**Short task**:
Recast the lines starting at the one that contains "common name: Cattle egret" and ending at the one that contains "genus: Graphocephala" as a JSON list of strings, one string per line, skipping any blank lines.

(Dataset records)

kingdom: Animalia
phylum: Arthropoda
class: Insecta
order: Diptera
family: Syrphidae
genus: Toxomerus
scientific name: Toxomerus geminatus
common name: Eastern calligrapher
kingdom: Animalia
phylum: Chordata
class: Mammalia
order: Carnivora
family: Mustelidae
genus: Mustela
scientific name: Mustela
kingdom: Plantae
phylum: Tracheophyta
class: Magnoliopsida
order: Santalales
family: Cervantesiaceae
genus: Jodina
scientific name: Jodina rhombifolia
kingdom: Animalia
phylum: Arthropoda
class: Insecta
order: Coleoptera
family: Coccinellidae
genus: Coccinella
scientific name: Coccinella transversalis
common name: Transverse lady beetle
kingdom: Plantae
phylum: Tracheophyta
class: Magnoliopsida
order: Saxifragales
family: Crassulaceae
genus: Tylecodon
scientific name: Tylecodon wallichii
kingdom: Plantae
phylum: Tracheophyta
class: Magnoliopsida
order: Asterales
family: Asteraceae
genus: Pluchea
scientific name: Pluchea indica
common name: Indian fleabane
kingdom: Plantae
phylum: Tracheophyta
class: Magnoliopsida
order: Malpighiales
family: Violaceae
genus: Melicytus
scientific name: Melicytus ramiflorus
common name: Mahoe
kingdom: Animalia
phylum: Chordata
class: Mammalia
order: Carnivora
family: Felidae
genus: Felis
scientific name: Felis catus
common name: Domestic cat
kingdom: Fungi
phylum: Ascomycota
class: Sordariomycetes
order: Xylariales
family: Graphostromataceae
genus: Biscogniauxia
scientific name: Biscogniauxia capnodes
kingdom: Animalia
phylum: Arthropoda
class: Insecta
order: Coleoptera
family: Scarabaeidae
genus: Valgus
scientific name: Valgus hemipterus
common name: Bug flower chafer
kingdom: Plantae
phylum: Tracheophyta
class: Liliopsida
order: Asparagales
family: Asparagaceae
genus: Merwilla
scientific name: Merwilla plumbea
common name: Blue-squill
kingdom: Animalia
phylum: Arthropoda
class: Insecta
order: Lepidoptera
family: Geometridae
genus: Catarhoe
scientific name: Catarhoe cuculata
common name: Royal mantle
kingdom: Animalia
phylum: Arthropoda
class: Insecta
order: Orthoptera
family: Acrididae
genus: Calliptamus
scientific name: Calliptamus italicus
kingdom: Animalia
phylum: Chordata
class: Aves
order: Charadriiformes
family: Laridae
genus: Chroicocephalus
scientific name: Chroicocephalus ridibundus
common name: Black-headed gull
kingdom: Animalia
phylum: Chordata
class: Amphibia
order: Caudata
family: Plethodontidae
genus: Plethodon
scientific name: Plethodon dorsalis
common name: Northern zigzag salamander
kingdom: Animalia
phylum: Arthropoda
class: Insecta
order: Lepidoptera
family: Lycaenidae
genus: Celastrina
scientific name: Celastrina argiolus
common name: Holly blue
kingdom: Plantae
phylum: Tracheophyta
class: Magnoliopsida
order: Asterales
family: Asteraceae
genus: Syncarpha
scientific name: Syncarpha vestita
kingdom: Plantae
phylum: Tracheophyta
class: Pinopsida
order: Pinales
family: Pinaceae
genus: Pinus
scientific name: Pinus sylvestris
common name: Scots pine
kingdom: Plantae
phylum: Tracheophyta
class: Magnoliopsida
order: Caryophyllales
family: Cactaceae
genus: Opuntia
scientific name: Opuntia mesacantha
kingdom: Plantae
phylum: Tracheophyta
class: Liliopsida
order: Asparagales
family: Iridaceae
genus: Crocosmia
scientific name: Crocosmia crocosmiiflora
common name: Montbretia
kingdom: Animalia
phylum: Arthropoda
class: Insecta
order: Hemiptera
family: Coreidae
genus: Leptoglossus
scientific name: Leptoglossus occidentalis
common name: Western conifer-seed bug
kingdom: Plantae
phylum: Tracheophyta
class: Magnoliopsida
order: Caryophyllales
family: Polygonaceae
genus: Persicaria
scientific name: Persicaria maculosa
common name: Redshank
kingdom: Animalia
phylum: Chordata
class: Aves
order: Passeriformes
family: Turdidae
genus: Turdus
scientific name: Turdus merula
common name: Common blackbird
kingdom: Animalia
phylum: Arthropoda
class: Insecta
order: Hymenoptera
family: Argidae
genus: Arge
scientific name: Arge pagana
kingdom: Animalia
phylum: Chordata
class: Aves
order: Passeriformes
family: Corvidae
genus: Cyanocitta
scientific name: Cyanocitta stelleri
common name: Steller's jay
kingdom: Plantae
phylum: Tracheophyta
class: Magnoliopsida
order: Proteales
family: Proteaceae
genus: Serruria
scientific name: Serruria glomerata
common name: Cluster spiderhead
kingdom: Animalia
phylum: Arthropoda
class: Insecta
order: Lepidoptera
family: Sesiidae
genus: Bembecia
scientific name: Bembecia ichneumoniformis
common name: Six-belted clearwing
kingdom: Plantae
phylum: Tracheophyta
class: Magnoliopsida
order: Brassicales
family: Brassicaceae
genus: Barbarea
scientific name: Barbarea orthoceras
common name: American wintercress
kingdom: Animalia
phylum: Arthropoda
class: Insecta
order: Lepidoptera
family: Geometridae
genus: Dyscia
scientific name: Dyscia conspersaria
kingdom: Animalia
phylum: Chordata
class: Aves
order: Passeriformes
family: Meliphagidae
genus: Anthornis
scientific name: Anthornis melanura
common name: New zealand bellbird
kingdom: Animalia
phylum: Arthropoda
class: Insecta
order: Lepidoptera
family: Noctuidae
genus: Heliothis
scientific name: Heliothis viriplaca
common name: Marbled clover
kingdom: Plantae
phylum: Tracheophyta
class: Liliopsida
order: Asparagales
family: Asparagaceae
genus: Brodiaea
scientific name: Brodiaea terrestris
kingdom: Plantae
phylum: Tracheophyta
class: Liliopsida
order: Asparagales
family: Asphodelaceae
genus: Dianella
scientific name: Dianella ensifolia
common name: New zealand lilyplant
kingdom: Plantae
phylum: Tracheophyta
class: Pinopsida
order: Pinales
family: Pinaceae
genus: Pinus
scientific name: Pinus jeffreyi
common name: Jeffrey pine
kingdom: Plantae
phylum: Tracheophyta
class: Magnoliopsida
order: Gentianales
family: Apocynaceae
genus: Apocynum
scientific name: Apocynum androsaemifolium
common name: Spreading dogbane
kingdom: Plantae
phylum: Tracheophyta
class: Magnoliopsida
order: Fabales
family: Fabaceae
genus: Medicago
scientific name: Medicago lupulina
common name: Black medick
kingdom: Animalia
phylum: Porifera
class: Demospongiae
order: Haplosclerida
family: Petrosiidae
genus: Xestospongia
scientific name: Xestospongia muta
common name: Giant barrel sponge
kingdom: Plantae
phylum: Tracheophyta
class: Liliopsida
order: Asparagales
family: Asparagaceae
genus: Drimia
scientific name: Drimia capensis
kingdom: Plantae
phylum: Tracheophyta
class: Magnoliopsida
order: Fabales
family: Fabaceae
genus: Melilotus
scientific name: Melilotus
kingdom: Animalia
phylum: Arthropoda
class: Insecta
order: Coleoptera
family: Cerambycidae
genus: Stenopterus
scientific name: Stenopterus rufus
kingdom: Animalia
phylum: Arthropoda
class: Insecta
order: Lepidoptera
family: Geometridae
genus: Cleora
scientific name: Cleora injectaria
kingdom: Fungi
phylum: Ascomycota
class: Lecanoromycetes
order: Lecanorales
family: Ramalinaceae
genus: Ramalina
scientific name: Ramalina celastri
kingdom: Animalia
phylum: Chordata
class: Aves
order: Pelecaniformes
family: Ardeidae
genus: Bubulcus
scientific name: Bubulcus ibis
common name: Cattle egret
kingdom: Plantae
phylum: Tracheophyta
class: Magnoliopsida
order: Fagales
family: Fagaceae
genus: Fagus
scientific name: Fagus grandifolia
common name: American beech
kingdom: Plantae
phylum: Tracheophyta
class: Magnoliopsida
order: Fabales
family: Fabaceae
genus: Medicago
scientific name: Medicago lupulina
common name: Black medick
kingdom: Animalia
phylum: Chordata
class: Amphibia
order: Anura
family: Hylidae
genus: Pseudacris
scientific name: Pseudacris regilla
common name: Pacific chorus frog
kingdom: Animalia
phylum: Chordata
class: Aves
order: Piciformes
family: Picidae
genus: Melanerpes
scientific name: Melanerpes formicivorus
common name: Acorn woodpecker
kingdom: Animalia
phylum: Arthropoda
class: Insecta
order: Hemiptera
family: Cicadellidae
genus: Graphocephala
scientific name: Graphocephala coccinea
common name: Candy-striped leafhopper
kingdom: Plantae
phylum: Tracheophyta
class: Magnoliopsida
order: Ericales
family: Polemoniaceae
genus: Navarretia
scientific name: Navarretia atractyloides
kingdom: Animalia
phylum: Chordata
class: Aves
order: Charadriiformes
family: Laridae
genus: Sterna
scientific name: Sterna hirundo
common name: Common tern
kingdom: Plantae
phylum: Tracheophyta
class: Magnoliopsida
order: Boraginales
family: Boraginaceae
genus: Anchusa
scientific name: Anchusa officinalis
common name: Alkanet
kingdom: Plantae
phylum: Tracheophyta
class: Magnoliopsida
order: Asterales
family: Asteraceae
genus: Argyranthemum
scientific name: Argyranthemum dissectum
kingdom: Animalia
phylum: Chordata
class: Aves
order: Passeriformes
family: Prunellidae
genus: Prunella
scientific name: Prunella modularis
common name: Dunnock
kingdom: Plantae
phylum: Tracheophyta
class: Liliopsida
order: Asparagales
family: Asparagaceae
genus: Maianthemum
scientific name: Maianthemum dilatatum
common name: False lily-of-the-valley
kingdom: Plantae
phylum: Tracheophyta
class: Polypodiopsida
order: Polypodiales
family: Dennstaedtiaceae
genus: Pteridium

**Answer to the task**:
[
  "common name: Cattle egret",
  "kingdom: Plantae",
  "phylum: Tracheophyta",
  "class: Magnoliopsida",
  "order: Fagales",
  "family: Fagaceae",
  "genus: Fagus",
  "scientific name: Fagus grandifolia",
  "common name: American beech",
  "kingdom: Plantae",
  "phylum: Tracheophyta",
  "class: Magnoliopsida",
  "order: Fabales",
  "family: Fabaceae",
  "genus: Medicago",
  "scientific name: Medicago lupulina",
  "common name: Black medick",
  "kingdom: Animalia",
  "phylum: Chordata",
  "class: Amphibia",
  "order: Anura",
  "family: Hylidae",
  "genus: Pseudacris",
  "scientific name: Pseudacris regilla",
  "common name: Pacific chorus frog",
  "kingdom: Animalia",
  "phylum: Chordata",
  "class: Aves",
  "order: Piciformes",
  "family: Picidae",
  "genus: Melanerpes",
  "scientific name: Melanerpes formicivorus",
  "common name: Acorn woodpecker",
  "kingdom: Animalia",
  "phylum: Arthropoda",
  "class: Insecta",
  "order: Hemiptera",
  "family: Cicadellidae",
  "genus: Graphocephala"
]